Questions To Ask As You Plan Your UVP

Do You Already Have a UVP For Your Blog?

If, yes, what is it?  If no, do you have ideas for what yours will be?  Share your thoughts in the comments below!

 

14 thoughts on “What Is a Unique Value Proposition and Why Does Your Blog Need One?”

  1. As I was reading this, I was thinking about Blogelina’s UVP. I keep coming back to your website because you are approachable, knowledgeable, and you follow through. These are three things that I look for in any type of association whether it be personal or business related.

    I’m going back to my About page to see if I have a UVP clearly stated.

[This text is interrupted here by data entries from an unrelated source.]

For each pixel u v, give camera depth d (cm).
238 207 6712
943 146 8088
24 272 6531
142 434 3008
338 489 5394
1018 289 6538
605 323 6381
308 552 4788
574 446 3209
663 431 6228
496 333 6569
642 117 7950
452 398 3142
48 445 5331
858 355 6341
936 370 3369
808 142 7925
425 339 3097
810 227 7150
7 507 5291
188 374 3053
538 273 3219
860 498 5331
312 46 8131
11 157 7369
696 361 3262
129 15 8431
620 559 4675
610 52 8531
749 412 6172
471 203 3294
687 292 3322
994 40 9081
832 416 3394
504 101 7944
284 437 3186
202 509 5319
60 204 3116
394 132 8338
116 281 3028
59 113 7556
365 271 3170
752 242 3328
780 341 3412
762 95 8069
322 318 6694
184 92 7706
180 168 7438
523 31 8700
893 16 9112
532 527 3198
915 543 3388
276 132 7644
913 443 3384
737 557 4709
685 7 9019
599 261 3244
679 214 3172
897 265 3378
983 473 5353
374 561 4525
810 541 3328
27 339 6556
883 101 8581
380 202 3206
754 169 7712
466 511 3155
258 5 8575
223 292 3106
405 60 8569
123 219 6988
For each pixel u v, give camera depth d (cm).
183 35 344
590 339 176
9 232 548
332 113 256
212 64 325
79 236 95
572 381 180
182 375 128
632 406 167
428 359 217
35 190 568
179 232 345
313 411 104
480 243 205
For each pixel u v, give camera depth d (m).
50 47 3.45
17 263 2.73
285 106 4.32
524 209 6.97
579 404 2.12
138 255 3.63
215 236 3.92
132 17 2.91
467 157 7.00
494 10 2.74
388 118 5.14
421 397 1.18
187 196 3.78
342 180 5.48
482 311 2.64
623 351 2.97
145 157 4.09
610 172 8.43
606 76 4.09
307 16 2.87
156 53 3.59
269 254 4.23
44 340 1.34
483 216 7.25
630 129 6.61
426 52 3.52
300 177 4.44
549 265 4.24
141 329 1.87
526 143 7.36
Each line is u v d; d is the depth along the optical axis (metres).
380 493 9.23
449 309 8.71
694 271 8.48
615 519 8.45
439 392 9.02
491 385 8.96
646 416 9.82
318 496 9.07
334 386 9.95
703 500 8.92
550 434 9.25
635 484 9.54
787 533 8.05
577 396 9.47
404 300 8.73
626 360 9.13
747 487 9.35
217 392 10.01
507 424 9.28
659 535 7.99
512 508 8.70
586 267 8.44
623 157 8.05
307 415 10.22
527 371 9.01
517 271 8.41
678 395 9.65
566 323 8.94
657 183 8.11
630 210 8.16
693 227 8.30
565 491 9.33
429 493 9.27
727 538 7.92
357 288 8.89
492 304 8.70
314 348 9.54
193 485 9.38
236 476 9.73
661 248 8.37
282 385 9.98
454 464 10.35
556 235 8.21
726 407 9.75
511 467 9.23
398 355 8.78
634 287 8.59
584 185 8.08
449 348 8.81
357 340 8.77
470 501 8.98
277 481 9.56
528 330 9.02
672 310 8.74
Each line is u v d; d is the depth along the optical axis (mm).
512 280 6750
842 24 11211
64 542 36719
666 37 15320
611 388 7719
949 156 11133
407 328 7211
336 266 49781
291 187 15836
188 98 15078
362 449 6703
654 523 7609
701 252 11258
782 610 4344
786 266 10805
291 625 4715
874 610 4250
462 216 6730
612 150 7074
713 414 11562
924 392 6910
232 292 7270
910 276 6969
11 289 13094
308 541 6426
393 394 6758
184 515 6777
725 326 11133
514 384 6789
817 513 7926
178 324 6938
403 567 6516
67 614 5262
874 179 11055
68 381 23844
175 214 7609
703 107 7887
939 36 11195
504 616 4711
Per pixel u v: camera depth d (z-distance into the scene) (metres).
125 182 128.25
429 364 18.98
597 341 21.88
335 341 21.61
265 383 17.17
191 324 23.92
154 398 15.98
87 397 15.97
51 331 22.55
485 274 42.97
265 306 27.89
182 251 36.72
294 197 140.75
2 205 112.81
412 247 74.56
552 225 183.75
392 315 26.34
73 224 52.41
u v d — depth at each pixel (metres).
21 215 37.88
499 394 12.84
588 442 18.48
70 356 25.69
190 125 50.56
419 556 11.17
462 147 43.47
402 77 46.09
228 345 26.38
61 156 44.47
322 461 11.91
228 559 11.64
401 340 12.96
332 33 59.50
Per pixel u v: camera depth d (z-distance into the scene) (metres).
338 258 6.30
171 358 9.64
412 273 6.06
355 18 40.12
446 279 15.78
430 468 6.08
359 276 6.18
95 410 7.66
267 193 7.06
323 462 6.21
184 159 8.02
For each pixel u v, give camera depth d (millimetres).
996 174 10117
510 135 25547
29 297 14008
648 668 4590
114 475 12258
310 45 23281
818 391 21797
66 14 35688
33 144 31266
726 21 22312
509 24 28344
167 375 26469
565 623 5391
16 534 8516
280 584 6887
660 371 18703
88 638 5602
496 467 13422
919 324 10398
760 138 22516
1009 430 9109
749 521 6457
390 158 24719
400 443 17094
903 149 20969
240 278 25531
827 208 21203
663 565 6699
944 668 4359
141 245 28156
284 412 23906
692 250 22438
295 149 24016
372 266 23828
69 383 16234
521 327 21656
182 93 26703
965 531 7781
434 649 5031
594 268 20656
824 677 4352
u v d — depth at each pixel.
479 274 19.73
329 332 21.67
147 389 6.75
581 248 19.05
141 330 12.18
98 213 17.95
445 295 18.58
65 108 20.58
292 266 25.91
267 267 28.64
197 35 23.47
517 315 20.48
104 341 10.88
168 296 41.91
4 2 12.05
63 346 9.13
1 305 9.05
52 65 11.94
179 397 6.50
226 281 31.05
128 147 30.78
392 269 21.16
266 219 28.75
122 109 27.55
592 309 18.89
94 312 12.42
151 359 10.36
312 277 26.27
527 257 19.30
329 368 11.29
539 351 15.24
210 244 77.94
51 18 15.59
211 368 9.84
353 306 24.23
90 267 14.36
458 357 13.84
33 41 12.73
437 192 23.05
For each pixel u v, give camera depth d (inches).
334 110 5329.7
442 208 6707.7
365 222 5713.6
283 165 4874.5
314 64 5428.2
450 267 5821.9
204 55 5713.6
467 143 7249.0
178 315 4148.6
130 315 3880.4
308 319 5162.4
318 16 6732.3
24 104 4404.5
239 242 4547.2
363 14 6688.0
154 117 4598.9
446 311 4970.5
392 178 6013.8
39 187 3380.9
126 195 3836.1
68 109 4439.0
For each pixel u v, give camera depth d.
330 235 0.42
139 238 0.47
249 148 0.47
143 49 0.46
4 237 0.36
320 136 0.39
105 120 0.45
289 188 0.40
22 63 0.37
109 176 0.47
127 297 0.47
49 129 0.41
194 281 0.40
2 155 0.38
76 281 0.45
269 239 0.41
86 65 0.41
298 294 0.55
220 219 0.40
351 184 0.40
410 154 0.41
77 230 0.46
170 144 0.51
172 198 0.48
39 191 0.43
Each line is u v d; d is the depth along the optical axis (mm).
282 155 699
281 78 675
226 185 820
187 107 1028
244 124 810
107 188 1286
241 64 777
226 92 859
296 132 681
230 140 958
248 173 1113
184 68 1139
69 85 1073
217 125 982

Thanks for another good article.

    Reply
  2. I’m concerned about painting myself into a corner with a UVP. I have so many varied interests; it’s hard to curtail them into one contingent plan. Any advice on how to whittle it down to one?

    Reply
    • I would try writing about 10 posts about each interest and see which ones you still feel like you could keep running strong in creating content for. Also, you can pick your favorite – and then as you get that one up and running, you can sprinkle in some from the others if they are related. Just a couple of ideas!

      Reply
  3. Thank you for bringing up some of these things that we either do not know about, or are unaware of how much they really affect our success as bloggers. I appreciate what you do and how you help us create. I am still working the details of my UVP for my main blog. It is coming, now have some ideas about how to tweak it to be just right. To Jessica; I actually have started a third blog. I am one with so many varied interests but I have found that narrowing it to a particular niche is key. My main blog was taking one path and yet, the third blog stuff was on my mind, yet really did not fit with the theme of the other blogs I have enough ideas for blog posts to keep me going in that area for a long while. I never ever imagined and thought I would have three blogs when I first began this journey and now I am writing e-books too! All thanks to people who are passionate about it and sites like Blogalina.

    Reply
  4. I’ve been working on UVP for a blog I’d like to start about “ReCareers.” One of the exercises that’s helped me is to create spectrums (college degree vs. high school graduate; techie vs. non-techie, etc.) and look at all the big blogs in that area and see where they fall. Then I try to tweak mine where I see an opening. I’m still in the tweaking stage!

    Reply
  5. Ohhh, I’ve been doing some reevaluating on my blog and have been trying to pin down my blog and what I have to offer others. Now I know it’s a UVP. I’m looking forward to next week with your questions to ask. I hope to see some examples of some UVP statements. I like the idea of the UVP, but have no idea what a completed one looks like.

    Reply
  6. I’m also guilty of writing about ALL my passions as a Retired Grandma. Being retired gives me time to pursue so many things on my Bucket List. Any suggestions of how to combine travel, crafts, hobbies, tips for other baby boomers? One blog is taking so much of my time, I can’t imagine working with two blogs that meet the requirements of SEO activity. I will be printing off your main comments so I remind myself to not spread my blog too thin on too many subjects.

    Reply
  7. Nice short wrap-up. UVPs or USPs (unique selling propositions) have been around since early in the twentieth century. Bruce Barton and Rosser Reeves were trailblazers in advertising. However, no one has yet been able to define a method of successfully repeatedly creating one. This is a truly creative, deeply intuitive process. As I like to say “if advertising worked as people tend to THINK it works, it wouldn’t work”. This is an obstacle that only a few geniuses of the copy writing guild etc. have ever been known to overcome with constancy. All others really always grope in the dark. That’s not to say we shouldn’t strive. All I’m trying to convey is that, for example, the first draft is probably always way beyond optimum. You’d really want to think about tweaking and split testing. And most people don’t have that patience.